Task objective: Please retype the entries exactly as they stand, leaving out any pictures.

Given entries:

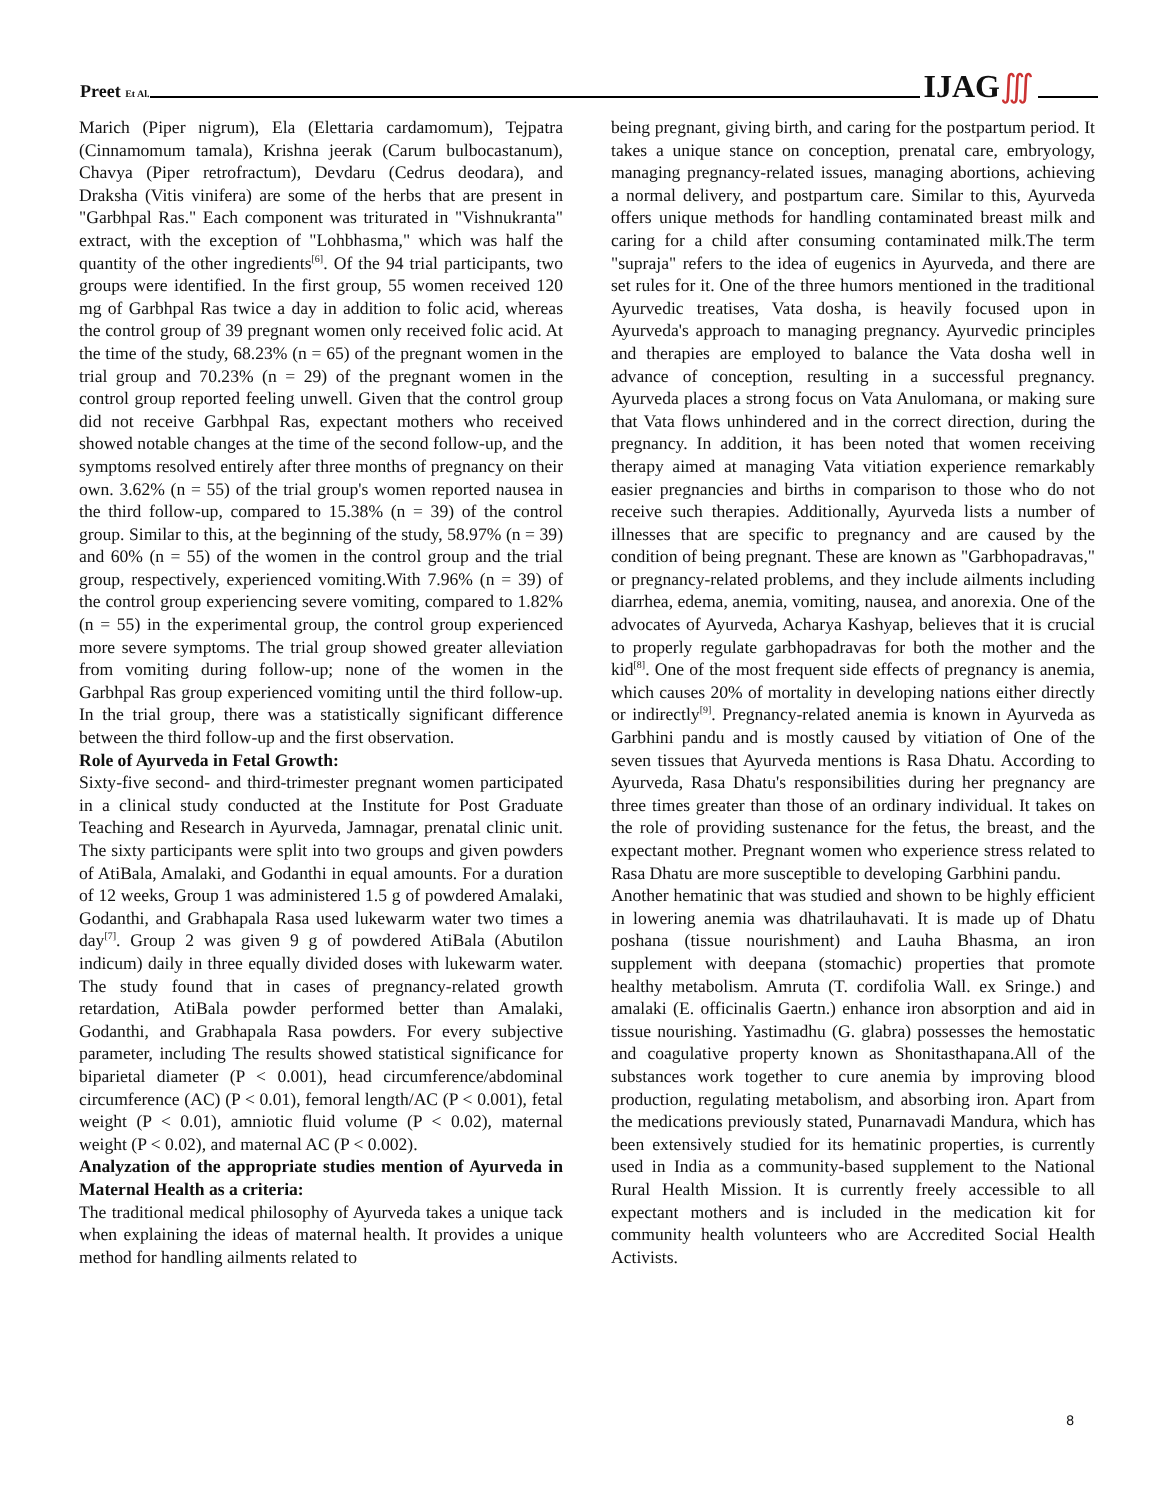Preet Et Al.
IJAG∭
Marich (Piper nigrum), Ela (Elettaria cardamomum), Tejpatra (Cinnamomum tamala), Krishna jeerak (Carum bulbocastanum), Chavya (Piper retrofractum), Devdaru (Cedrus deodara), and Draksha (Vitis vinifera) are some of the herbs that are present in "Garbhpal Ras." Each component was triturated in "Vishnukranta" extract, with the exception of "Lohbhasma," which was half the quantity of the other ingredients<sup>[6]</sup>. Of the 94 trial participants, two groups were identified. In the first group, 55 women received 120 mg of Garbhpal Ras twice a day in addition to folic acid, whereas the control group of 39 pregnant women only received folic acid. At the time of the study, 68.23% (n = 65) of the pregnant women in the trial group and 70.23% (n = 29) of the pregnant women in the control group reported feeling unwell. Given that the control group did not receive Garbhpal Ras, expectant mothers who received showed notable changes at the time of the second follow-up, and the symptoms resolved entirely after three months of pregnancy on their own. 3.62% (n = 55) of the trial group's women reported nausea in the third follow-up, compared to 15.38% (n = 39) of the control group. Similar to this, at the beginning of the study, 58.97% (n = 39) and 60% (n = 55) of the women in the control group and the trial group, respectively, experienced vomiting.With 7.96% (n = 39) of the control group experiencing severe vomiting, compared to 1.82% (n = 55) in the experimental group, the control group experienced more severe symptoms. The trial group showed greater alleviation from vomiting during follow-up; none of the women in the Garbhpal Ras group experienced vomiting until the third follow-up. In the trial group, there was a statistically significant difference between the third follow-up and the first observation.
Role of Ayurveda in Fetal Growth:
Sixty-five second- and third-trimester pregnant women participated in a clinical study conducted at the Institute for Post Graduate Teaching and Research in Ayurveda, Jamnagar, prenatal clinic unit. The sixty participants were split into two groups and given powders of AtiBala, Amalaki, and Godanthi in equal amounts. For a duration of 12 weeks, Group 1 was administered 1.5 g of powdered Amalaki, Godanthi, and Grabhapala Rasa used lukewarm water two times a day<sup>[7]</sup>. Group 2 was given 9 g of powdered AtiBala (Abutilon indicum) daily in three equally divided doses with lukewarm water. The study found that in cases of pregnancy-related growth retardation, AtiBala powder performed better than Amalaki, Godanthi, and Grabhapala Rasa powders. For every subjective parameter, including The results showed statistical significance for biparietal diameter (P < 0.001), head circumference/abdominal circumference (AC) (P < 0.01), femoral length/AC (P < 0.001), fetal weight (P < 0.01), amniotic fluid volume (P < 0.02), maternal weight (P < 0.02), and maternal AC (P < 0.002).
Analyzation of the appropriate studies mention of Ayurveda in Maternal Health as a criteria:
The traditional medical philosophy of Ayurveda takes a unique tack when explaining the ideas of maternal health. It provides a unique method for handling ailments related to
being pregnant, giving birth, and caring for the postpartum period. It takes a unique stance on conception, prenatal care, embryology, managing pregnancy-related issues, managing abortions, achieving a normal delivery, and postpartum care. Similar to this, Ayurveda offers unique methods for handling contaminated breast milk and caring for a child after consuming contaminated milk.The term "supraja" refers to the idea of eugenics in Ayurveda, and there are set rules for it. One of the three humors mentioned in the traditional Ayurvedic treatises, Vata dosha, is heavily focused upon in Ayurveda's approach to managing pregnancy. Ayurvedic principles and therapies are employed to balance the Vata dosha well in advance of conception, resulting in a successful pregnancy. Ayurveda places a strong focus on Vata Anulomana, or making sure that Vata flows unhindered and in the correct direction, during the pregnancy. In addition, it has been noted that women receiving therapy aimed at managing Vata vitiation experience remarkably easier pregnancies and births in comparison to those who do not receive such therapies. Additionally, Ayurveda lists a number of illnesses that are specific to pregnancy and are caused by the condition of being pregnant. These are known as "Garbhopadravas," or pregnancy-related problems, and they include ailments including diarrhea, edema, anemia, vomiting, nausea, and anorexia. One of the advocates of Ayurveda, Acharya Kashyap, believes that it is crucial to properly regulate garbhopadravas for both the mother and the kid<sup>[8]</sup>. One of the most frequent side effects of pregnancy is anemia, which causes 20% of mortality in developing nations either directly or indirectly<sup>[9]</sup>. Pregnancy-related anemia is known in Ayurveda as Garbhini pandu and is mostly caused by vitiation of One of the seven tissues that Ayurveda mentions is Rasa Dhatu. According to Ayurveda, Rasa Dhatu's responsibilities during her pregnancy are three times greater than those of an ordinary individual. It takes on the role of providing sustenance for the fetus, the breast, and the expectant mother. Pregnant women who experience stress related to Rasa Dhatu are more susceptible to developing Garbhini pandu.
Another hematinic that was studied and shown to be highly efficient in lowering anemia was dhatrilauhavati. It is made up of Dhatu poshana (tissue nourishment) and Lauha Bhasma, an iron supplement with deepana (stomachic) properties that promote healthy metabolism. Amruta (T. cordifolia Wall. ex Sringe.) and amalaki (E. officinalis Gaertn.) enhance iron absorption and aid in tissue nourishing. Yastimadhu (G. glabra) possesses the hemostatic and coagulative property known as Shonitasthapana.All of the substances work together to cure anemia by improving blood production, regulating metabolism, and absorbing iron. Apart from the medications previously stated, Punarnavadi Mandura, which has been extensively studied for its hematinic properties, is currently used in India as a community-based supplement to the National Rural Health Mission. It is currently freely accessible to all expectant mothers and is included in the medication kit for community health volunteers who are Accredited Social Health Activists.
8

Task response:
Preet Et Al.
IJAG∭
Marich (Piper nigrum), Ela (Elettaria cardamomum), Tejpatra (Cinnamomum tamala), Krishna jeerak (Carum bulbocastanum), Chavya (Piper retrofractum), Devdaru (Cedrus deodara), and Draksha (Vitis vinifera) are some of the herbs that are present in "Garbhpal Ras." Each component was triturated in "Vishnukranta" extract, with the exception of "Lohbhasma," which was half the quantity of the other ingredients<sup>[6]</sup>. Of the 94 trial participants, two groups were identified. In the first group, 55 women received 120 mg of Garbhpal Ras twice a day in addition to folic acid, whereas the control group of 39 pregnant women only received folic acid. At the time of the study, 68.23% (n = 65) of the pregnant women in the trial group and 70.23% (n = 29) of the pregnant women in the control group reported feeling unwell. Given that the control group did not receive Garbhpal Ras, expectant mothers who received showed notable changes at the time of the second follow-up, and the symptoms resolved entirely after three months of pregnancy on their own. 3.62% (n = 55) of the trial group's women reported nausea in the third follow-up, compared to 15.38% (n = 39) of the control group. Similar to this, at the beginning of the study, 58.97% (n = 39) and 60% (n = 55) of the women in the control group and the trial group, respectively, experienced vomiting.With 7.96% (n = 39) of the control group experiencing severe vomiting, compared to 1.82% (n = 55) in the experimental group, the control group experienced more severe symptoms. The trial group showed greater alleviation from vomiting during follow-up; none of the women in the Garbhpal Ras group experienced vomiting until the third follow-up. In the trial group, there was a statistically significant difference between the third follow-up and the first observation.
Role of Ayurveda in Fetal Growth:
Sixty-five second- and third-trimester pregnant women participated in a clinical study conducted at the Institute for Post Graduate Teaching and Research in Ayurveda, Jamnagar, prenatal clinic unit. The sixty participants were split into two groups and given powders of AtiBala, Amalaki, and Godanthi in equal amounts. For a duration of 12 weeks, Group 1 was administered 1.5 g of powdered Amalaki, Godanthi, and Grabhapala Rasa used lukewarm water two times a day<sup>[7]</sup>. Group 2 was given 9 g of powdered AtiBala (Abutilon indicum) daily in three equally divided doses with lukewarm water. The study found that in cases of pregnancy-related growth retardation, AtiBala powder performed better than Amalaki, Godanthi, and Grabhapala Rasa powders. For every subjective parameter, including The results showed statistical significance for biparietal diameter (P < 0.001), head circumference/abdominal circumference (AC) (P < 0.01), femoral length/AC (P < 0.001), fetal weight (P < 0.01), amniotic fluid volume (P < 0.02), maternal weight (P < 0.02), and maternal AC (P < 0.002).
Analyzation of the appropriate studies mention of Ayurveda in Maternal Health as a criteria:
The traditional medical philosophy of Ayurveda takes a unique tack when explaining the ideas of maternal health. It provides a unique method for handling ailments related to
being pregnant, giving birth, and caring for the postpartum period. It takes a unique stance on conception, prenatal care, embryology, managing pregnancy-related issues, managing abortions, achieving a normal delivery, and postpartum care. Similar to this, Ayurveda offers unique methods for handling contaminated breast milk and caring for a child after consuming contaminated milk.The term "supraja" refers to the idea of eugenics in Ayurveda, and there are set rules for it. One of the three humors mentioned in the traditional Ayurvedic treatises, Vata dosha, is heavily focused upon in Ayurveda's approach to managing pregnancy. Ayurvedic principles and therapies are employed to balance the Vata dosha well in advance of conception, resulting in a successful pregnancy. Ayurveda places a strong focus on Vata Anulomana, or making sure that Vata flows unhindered and in the correct direction, during the pregnancy. In addition, it has been noted that women receiving therapy aimed at managing Vata vitiation experience remarkably easier pregnancies and births in comparison to those who do not receive such therapies. Additionally, Ayurveda lists a number of illnesses that are specific to pregnancy and are caused by the condition of being pregnant. These are known as "Garbhopadravas," or pregnancy-related problems, and they include ailments including diarrhea, edema, anemia, vomiting, nausea, and anorexia. One of the advocates of Ayurveda, Acharya Kashyap, believes that it is crucial to properly regulate garbhopadravas for both the mother and the kid<sup>[8]</sup>. One of the most frequent side effects of pregnancy is anemia, which causes 20% of mortality in developing nations either directly or indirectly<sup>[9]</sup>. Pregnancy-related anemia is known in Ayurveda as Garbhini pandu and is mostly caused by vitiation of One of the seven tissues that Ayurveda mentions is Rasa Dhatu. According to Ayurveda, Rasa Dhatu's responsibilities during her pregnancy are three times greater than those of an ordinary individual. It takes on the role of providing sustenance for the fetus, the breast, and the expectant mother. Pregnant women who experience stress related to Rasa Dhatu are more susceptible to developing Garbhini pandu.
Another hematinic that was studied and shown to be highly efficient in lowering anemia was dhatrilauhavati. It is made up of Dhatu poshana (tissue nourishment) and Lauha Bhasma, an iron supplement with deepana (stomachic) properties that promote healthy metabolism. Amruta (T. cordifolia Wall. ex Sringe.) and amalaki (E. officinalis Gaertn.) enhance iron absorption and aid in tissue nourishing. Yastimadhu (G. glabra) possesses the hemostatic and coagulative property known as Shonitasthapana.All of the substances work together to cure anemia by improving blood production, regulating metabolism, and absorbing iron. Apart from the medications previously stated, Punarnavadi Mandura, which has been extensively studied for its hematinic properties, is currently used in India as a community-based supplement to the National Rural Health Mission. It is currently freely accessible to all expectant mothers and is included in the medication kit for community health volunteers who are Accredited Social Health Activists.
8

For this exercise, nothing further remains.